**** Supplied records

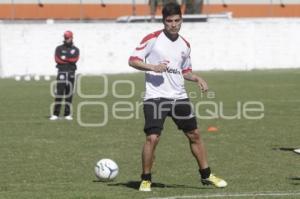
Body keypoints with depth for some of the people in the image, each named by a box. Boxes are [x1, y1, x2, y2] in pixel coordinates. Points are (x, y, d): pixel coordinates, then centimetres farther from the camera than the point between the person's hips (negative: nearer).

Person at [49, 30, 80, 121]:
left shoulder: (75, 49, 11)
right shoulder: (59, 48, 8)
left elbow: (75, 59, -7)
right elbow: (57, 59, -8)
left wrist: (64, 58, -8)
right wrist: (70, 61, -8)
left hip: (71, 73, 2)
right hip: (61, 72, -2)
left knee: (69, 94, 3)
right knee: (59, 93, -9)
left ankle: (67, 114, 8)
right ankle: (55, 114, -10)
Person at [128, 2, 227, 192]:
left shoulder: (185, 45, 11)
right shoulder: (153, 39, -6)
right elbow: (133, 60, -7)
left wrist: (197, 78, 4)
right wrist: (153, 67, -21)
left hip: (179, 96, 5)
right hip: (155, 97, -5)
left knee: (194, 135, 9)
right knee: (152, 138, -13)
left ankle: (206, 175, 23)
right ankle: (146, 179, 3)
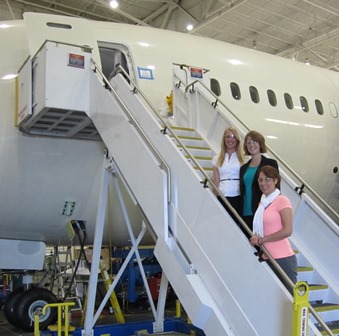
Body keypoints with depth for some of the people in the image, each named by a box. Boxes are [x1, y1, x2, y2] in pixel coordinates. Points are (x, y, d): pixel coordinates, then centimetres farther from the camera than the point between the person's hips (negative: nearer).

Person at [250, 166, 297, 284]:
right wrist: (254, 239, 2)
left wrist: (261, 239, -11)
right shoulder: (262, 203, 14)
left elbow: (287, 230, -15)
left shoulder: (282, 200, -7)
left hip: (283, 259, -7)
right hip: (266, 259, 7)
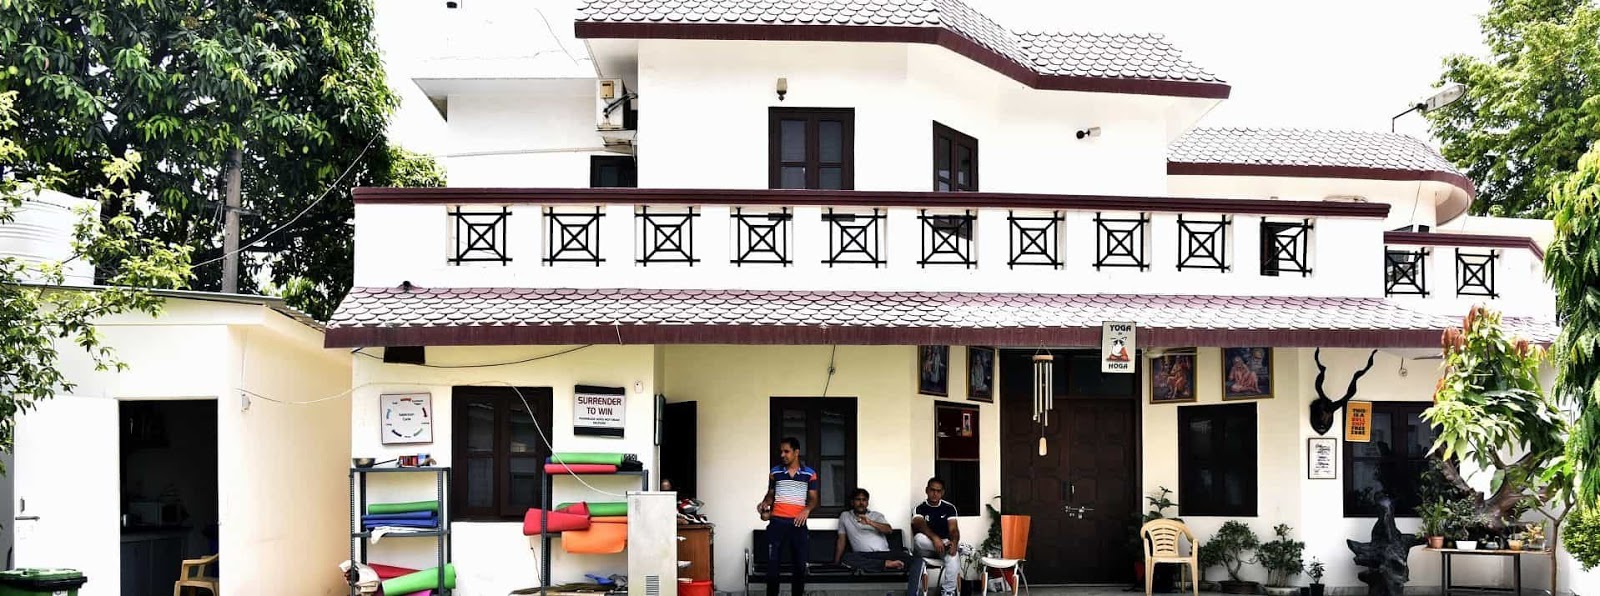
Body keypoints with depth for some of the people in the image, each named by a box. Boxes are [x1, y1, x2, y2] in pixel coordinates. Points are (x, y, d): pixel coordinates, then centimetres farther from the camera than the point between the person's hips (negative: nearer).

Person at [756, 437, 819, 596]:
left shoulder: (810, 474, 3)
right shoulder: (775, 472, 7)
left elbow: (813, 498, 5)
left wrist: (807, 509, -15)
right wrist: (765, 504, -5)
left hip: (798, 523, 0)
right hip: (777, 522, 0)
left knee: (799, 564, 5)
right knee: (772, 562, -3)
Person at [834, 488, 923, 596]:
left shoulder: (877, 515, 17)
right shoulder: (845, 516, 20)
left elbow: (889, 530, -2)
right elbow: (841, 541, 18)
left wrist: (870, 522, -19)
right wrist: (836, 563, 10)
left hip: (884, 553, 0)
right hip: (863, 556, 0)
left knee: (917, 561, -28)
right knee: (846, 558, -38)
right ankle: (887, 564, -37)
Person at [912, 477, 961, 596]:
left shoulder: (949, 508, 4)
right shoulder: (919, 508, -3)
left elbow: (953, 529, -8)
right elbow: (920, 525, -23)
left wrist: (954, 542, -32)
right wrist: (935, 538, -42)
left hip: (945, 543, 0)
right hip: (926, 549, 0)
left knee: (953, 556, -35)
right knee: (919, 537, -36)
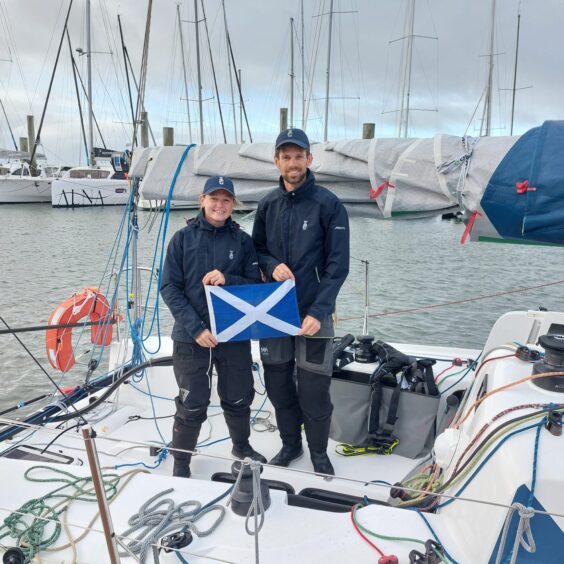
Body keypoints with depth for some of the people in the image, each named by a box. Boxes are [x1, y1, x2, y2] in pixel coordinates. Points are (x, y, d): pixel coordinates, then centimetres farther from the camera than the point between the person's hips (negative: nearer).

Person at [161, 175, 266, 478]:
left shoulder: (242, 240, 3)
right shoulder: (183, 238, -2)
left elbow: (256, 284, 4)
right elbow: (169, 287, -6)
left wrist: (227, 280, -17)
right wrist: (196, 328, -16)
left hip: (235, 335, 2)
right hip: (192, 337, -2)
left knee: (238, 399, 17)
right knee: (192, 405, 5)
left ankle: (241, 446, 43)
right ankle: (181, 461, 28)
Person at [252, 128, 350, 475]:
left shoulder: (329, 205, -7)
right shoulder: (268, 204, 5)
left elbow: (337, 266, -10)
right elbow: (257, 249, 14)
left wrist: (318, 312, -18)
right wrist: (272, 266, -9)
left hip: (313, 313, -4)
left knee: (314, 391, 3)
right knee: (278, 385, 14)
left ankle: (319, 452, 28)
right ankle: (290, 444, 37)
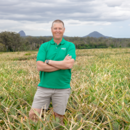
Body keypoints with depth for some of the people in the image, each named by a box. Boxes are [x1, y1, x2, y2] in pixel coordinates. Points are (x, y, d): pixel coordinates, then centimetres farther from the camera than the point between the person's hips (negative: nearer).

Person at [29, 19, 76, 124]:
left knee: (59, 117, 9)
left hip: (62, 88, -1)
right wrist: (62, 64, -12)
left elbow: (70, 64, -13)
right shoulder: (44, 46, 5)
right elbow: (40, 66, -8)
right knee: (33, 114, -2)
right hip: (44, 87, 1)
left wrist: (48, 61, -10)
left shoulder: (70, 46, 3)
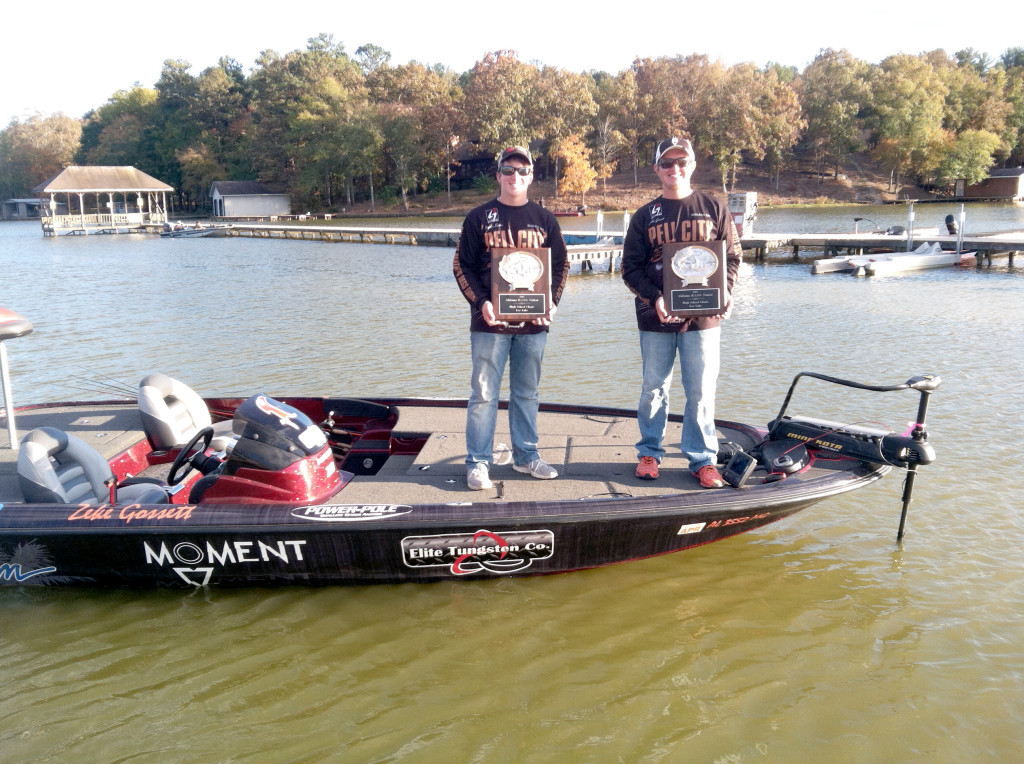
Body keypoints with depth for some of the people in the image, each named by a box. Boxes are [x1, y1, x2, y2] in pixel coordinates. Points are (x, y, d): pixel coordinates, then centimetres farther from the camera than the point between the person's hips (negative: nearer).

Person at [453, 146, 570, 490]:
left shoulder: (544, 219, 10)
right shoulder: (479, 217, 3)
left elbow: (560, 265, 11)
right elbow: (462, 266, 1)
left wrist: (551, 302, -4)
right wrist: (481, 302, -12)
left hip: (533, 323, 3)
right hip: (490, 322, -2)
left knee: (526, 393, 11)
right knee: (484, 394, -1)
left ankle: (526, 455, 22)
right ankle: (478, 462, 6)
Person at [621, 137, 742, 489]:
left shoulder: (713, 208, 6)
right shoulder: (645, 215, 7)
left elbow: (732, 256, 7)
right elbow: (631, 267, 3)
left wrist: (725, 294, -11)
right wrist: (655, 298, -13)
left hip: (703, 316, -1)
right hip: (656, 318, 1)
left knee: (701, 391, 2)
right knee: (654, 388, 8)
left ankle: (703, 459, 13)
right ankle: (649, 453, 23)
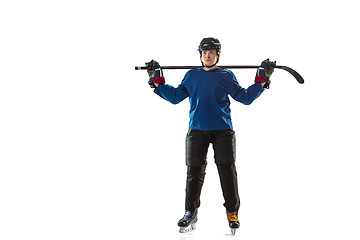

********

Shift every number in the keypoint coordinate triples by adding 122, and write out again the lines of the entries starting with the line containing "right wrist: (196, 328, -16)" and going on through the line containing "right shoulder: (268, 204, 5)", copying all other lines in that span unchanged.

Result for this task =
right wrist: (318, 450, 106)
left hip: (357, 457, 124)
right hip: (314, 459, 120)
left knee: (360, 521, 139)
right knee: (314, 527, 127)
left ankle: (363, 568, 165)
right ankle: (303, 583, 150)
Person at [252, 128, 350, 475]:
left shoulder: (451, 327, 115)
right shoulder: (390, 326, 127)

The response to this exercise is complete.